We’ve been working on this set of protocols, in one form or another since the summer of 2016. It’s incredibly rewarding to see these things implemented and running on live, highly decentralized networks.
The blockchain scaling problem has only worsened since we embarked on this journey several years ago. We’ve seen a number of approaches, but many of them are lacking in either security or decentralization. Polkadot, through its backing, availability, approval checking, and disputes systems, is a practical solution providing scalability, decentralization, and security.
On protocol development
(Personal opinions follow)
Building software systems is a constant wrestling match between ideals, pragmatism, aesthetics, and time. Reality never quite matches the ideal. Nothing is ever perfect, but things can be good.
There is a disconnect between the idealized version of a protocol and the implementations that eventually run on computers. It’s similar to the difference between a character in a play and the embodiment of that character by an actor. Servers worldwide will wear the costume of our validators, but they will never become the Validators of our protocol, no matter how hard they try.
Protocol development is a major undertaking. It requires significant time, energy, and focus. It requires a willingness to ignore the vast majority of the things that are happening at the fringes. These sacrifices are archetypal — a work can only be created by the offering of all that it is not. Building something is about orienting symbols in relation to each other. Most importantly, building requires a willingness to fail in doing so. As protocol developers, we have no choice but to fail. But in doing so we encounter the absurd, and find meaning.
The mass media of the internet encourage messages of building primarily as a means to an end. We’re encouraged to build as a part of something greater: business, financial systems, social movements, and political statements. It’s important to ground these aims in craftsmanship and the simple joy of having built something not just functional, but imbued with care and elegance. The effort to construct each piece of a system to be in alignment with the others is a source of pride, and is worthwhile even at the cost of other material rewards.

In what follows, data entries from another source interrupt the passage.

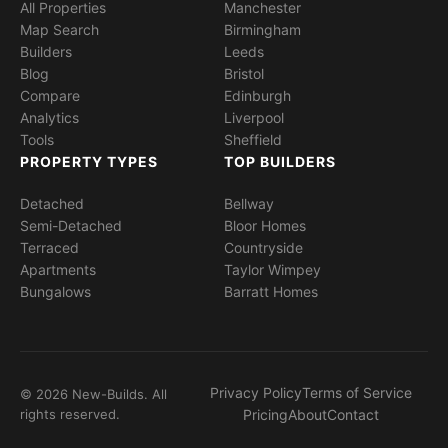
All Properties
Manchester
Map Search
Birmingham
Builders
Leeds
Blog
Bristol
Compare
Edinburgh
Analytics
Liverpool
Tools
Sheffield
PROPERTY TYPES
TOP BUILDERS
Detached
Bellway
Semi-Detached
Bloor Homes
Terraced
Countryside
Apartments
Taylor Wimpey
Bungalows
Barratt Homes
Privacy Policy
Terms of Service
© 2026 New-Builds. All
rights reserved.
Pricing
About
Contact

We’ve been building the protocols described here for over 5 years, and I chose to end this post this way to answer the question many readers will have: “Why would anyone spend 5 years doing this?”. This is a message to all new joiners in the crypto space. This is for everyone who’s been riding the waves since the surges of 2020. If you find yourself seeking a sanctuary from the greed and the fray, it exists, and it’s been here the whole time.